To-do list -
1 > According to the abstract on train wheel failures, how many warning and alarm events concerning train wheels were studied?
2 > In one to three sentences, explain why the abstract on train wheel failures states that its findings are of practical value.
3 > Extend the abstract on train wheel failures with a few further sentences that follow on from its final sentence.

Source excerpt -
The purpose of this paper is to investigate the failure-driven capacity consumption of wheels on the track, to determine whether there are some relations to vehicle wheel configurations that show a larger amount of failures, and to ascertain the influence of the temperature and the travelling direction of the train on the number of events. This information can be used to develop prognostic health management so that more track capacity can be gained without modifications, re-building or re-investments.
This paper presents a study of 1,509 warning and alarm events concerning train wheels. The data come from the infrastructure manager's wheel defect detectors and wheel profile measurement system. These data have been analysed and processed to find patterns and connections to different vehicles, travelling directions and temperatures.
Lower temperatures increase the probability of wheels having high vertical forces. Trains with different wheel configurations show different results. With high vertical forces, the probability of wheel failures at axles 6 and 7 is high for locomotives with two bogies and three axles in each bogie (2×3). All these findings can be used to develop the maintenance, monitoring and inspection principles for wheels.

Supplied data -
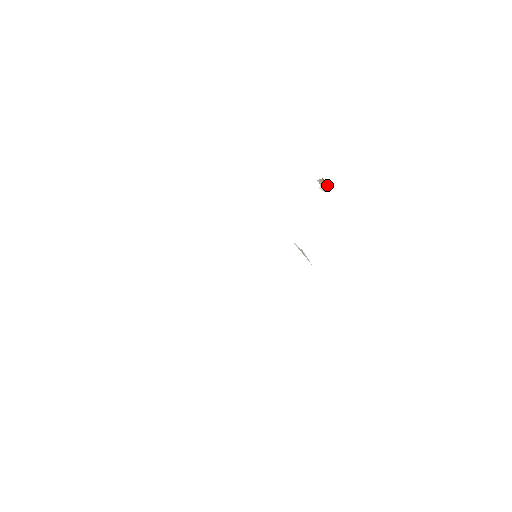
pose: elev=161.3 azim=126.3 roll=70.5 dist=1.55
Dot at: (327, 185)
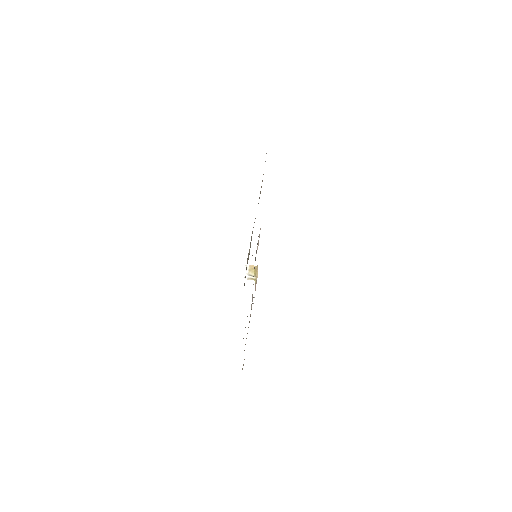
Dot at: (257, 273)
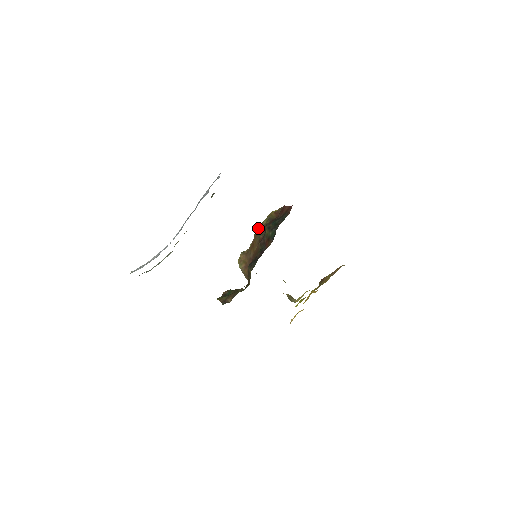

Outputs for the tasks -
1 > 1,509 warning and alarm events.

2 > The information can be used to develop prognostic health management. This would allow more track capacity to be gained without modifications, re-building or re-investments.

3 >
The inspection of wheels to detect failures needs to be more frequent on days and in seasons with lower temperatures. The wheel inspection should be performed more frequently at axles 6 and 7 for locomotives with a 2×3 wheel configuration. The inspection and monitoring of wheels need to be carried out more carefully for trains travelling south, to avoid a large amount of wheels with high force levels rolling in the southern direction.
The analysis carried out in this paper identifies important factors that correlate with the high occurrence of wheel defects. It also proposes a conceptual e-maintenance model for the combination of wheel condition monitoring data from different system. The value of this study is the provision of information to support prognostic and health management system to support proactive maintenance.
The authors wish to thank Trafikverket (the Swedish Transport Administration) for providing the data for this paper and Luleå Railway Research Center (JVTC) for financing the research work presented herein.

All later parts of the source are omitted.